Analytic trajectory bootstrap for matrix models

Abstract: We revisit the large $N$ two-matrix model with $\text{tr}[A,B]^2$ interaction and quartic potentials by the analytic trajectory bootstrap, where $A$ and $B$ represent the two matrices. In the large $N$ limit, we can focus on the single trace moments associated with the words composed of the letters $A$ and $B$. Analytic continuations in the lengths of the words and subwords lead to analytic trajectories of single trace moments and intriguing intersections of different trajectories. Inspired by the one-cut solutions of one-matrix models, we propose some simple ansatzes for the singularity structure of the two-matrix generating functions and the corresponding single trace moments.

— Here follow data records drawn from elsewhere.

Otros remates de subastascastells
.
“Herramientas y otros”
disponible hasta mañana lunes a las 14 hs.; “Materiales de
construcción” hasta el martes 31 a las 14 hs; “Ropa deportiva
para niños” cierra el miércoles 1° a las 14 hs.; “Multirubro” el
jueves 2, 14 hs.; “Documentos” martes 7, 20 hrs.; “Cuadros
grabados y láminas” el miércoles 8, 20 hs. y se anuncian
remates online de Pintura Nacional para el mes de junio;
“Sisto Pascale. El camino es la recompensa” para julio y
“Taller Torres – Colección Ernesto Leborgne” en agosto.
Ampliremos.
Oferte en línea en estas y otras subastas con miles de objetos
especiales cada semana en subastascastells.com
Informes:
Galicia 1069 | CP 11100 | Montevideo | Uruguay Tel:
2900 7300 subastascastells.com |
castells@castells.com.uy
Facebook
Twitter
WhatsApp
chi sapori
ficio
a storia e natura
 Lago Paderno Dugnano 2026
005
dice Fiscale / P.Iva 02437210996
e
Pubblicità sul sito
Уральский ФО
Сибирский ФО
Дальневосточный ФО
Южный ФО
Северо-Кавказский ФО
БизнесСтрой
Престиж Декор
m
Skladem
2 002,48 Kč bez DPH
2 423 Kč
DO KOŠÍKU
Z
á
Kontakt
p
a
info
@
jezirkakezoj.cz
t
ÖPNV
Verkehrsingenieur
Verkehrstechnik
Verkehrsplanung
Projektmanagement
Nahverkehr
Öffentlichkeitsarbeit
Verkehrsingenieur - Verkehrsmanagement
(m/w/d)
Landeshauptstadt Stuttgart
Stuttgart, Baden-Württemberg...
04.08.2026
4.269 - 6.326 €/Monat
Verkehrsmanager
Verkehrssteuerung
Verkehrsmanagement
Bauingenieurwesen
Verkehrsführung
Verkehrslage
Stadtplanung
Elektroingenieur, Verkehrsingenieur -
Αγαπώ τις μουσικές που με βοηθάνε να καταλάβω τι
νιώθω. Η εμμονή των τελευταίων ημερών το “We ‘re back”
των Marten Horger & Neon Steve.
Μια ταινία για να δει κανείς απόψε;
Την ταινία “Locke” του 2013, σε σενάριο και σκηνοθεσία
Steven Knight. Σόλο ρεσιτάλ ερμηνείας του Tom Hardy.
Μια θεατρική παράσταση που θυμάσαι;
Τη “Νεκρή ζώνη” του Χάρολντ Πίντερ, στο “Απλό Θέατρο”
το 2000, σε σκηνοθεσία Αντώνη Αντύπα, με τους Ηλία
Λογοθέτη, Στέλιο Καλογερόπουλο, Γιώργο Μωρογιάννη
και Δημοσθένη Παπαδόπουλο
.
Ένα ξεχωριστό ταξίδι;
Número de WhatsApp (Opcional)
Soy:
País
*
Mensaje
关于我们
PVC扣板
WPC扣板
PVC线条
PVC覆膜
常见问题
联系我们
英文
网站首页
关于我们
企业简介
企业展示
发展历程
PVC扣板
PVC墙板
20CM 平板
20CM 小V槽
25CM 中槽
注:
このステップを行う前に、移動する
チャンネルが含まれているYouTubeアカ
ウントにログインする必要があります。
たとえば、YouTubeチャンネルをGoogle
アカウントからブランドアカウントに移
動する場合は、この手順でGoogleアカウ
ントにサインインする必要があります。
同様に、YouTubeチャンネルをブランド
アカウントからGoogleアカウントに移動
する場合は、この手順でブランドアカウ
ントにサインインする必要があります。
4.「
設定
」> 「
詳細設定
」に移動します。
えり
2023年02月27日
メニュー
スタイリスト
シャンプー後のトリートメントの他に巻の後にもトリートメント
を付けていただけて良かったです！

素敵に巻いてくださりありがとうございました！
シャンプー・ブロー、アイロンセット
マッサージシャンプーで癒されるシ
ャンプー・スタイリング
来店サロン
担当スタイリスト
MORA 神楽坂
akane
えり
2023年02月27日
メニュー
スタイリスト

Together with the self-consistent constraints from the loop equations, we determine the free parameters in the ansatzes and obtain highly accurate solutions for the two-matrix model at a low computational cost. For a given length cutoff $L_\text{max}$, our results are within and more accurate than the positivity bounds from the relaxation method, such as about 6-digit accuracy for $L_\text{max}=18$. The convergence pattern suggests that we achieve about $8$-digit accuracy for $L_\text{max}=22$. As the singularity structure is closely related to the eigenvalue distributions, we further present the results for various types of eigenvalue densities. In the end, we study the symmetry breaking solutions using more complicated ansatzes.